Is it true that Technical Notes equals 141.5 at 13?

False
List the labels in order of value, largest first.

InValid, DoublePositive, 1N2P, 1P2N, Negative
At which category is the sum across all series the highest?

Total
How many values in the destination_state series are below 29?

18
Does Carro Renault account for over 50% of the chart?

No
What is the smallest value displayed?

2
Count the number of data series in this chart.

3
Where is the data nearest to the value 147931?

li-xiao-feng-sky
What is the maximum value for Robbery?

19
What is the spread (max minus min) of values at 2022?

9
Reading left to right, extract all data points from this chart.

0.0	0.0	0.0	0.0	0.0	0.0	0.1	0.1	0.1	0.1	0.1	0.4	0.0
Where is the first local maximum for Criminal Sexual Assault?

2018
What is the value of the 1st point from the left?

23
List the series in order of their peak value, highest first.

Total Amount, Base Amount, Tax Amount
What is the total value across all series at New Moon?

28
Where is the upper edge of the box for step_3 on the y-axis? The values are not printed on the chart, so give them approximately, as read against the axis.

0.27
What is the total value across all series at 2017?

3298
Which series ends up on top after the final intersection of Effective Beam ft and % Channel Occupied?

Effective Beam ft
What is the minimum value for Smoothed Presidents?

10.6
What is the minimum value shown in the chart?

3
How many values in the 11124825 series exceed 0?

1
----------
**The task:** Can you convert the data above into a two-column Markdown table, with "Row" holding a running number and "Line" holding each line's text, skipping blank lines?

**Reply to the exercise:**
| Row | Line |
|---|---|
| 1 | Is it true that Technical Notes equals 141.5 at 13? |
| 2 | False |
| 3 | List the labels in order of value, largest first. |
| 4 | InValid, DoublePositive, 1N2P, 1P2N, Negative |
| 5 | At which category is the sum across all series the highest? |
| 6 | Total |
| 7 | How many values in the destination_state series are below 29? |
| 8 | 18 |
| 9 | Does Carro Renault account for over 50% of the chart? |
| 10 | No |
| 11 | What is the smallest value displayed? |
| 12 | 2 |
| 13 | Count the number of data series in this chart. |
| 14 | 3 |
| 15 | Where is the data nearest to the value 147931? |
| 16 | li-xiao-feng-sky |
| 17 | What is the maximum value for Robbery? |
| 18 | 19 |
| 19 | What is the spread (max minus min) of values at 2022? |
| 20 | 9 |
| 21 | Reading left to right, extract all data points from this chart. |
| 22 | 0.0	0.0	0.0	0.0	0.0	0.0	0.1	0.1	0.1	0.1	0.1	0.4	0.0 |
| 23 | Where is the first local maximum for Criminal Sexual Assault? |
| 24 | 2018 |
| 25 | What is the value of the 1st point from the left? |
| 26 | 23 |
| 27 | List the series in order of their peak value, highest first. |
| 28 | Total Amount, Base Amount, Tax Amount |
| 29 | What is the total value across all series at New Moon? |
| 30 | 28 |
| 31 | Where is the upper edge of the box for step_3 on the y-axis? The values are not printed on the chart, so give them approximately, as read against the axis. |
| 32 | 0.27 |
| 33 | What is the total value across all series at 2017? |
| 34 | 3298 |
| 35 | Which series ends up on top after the final intersection of Effective Beam ft and % Channel Occupied? |
| 36 | Effective Beam ft |
| 37 | What is the minimum value for Smoothed Presidents? |
| 38 | 10.6 |
| 39 | What is the minimum value shown in the chart? |
| 40 | 3 |
| 41 | How many values in the 11124825 series exceed 0? |
| 42 | 1 |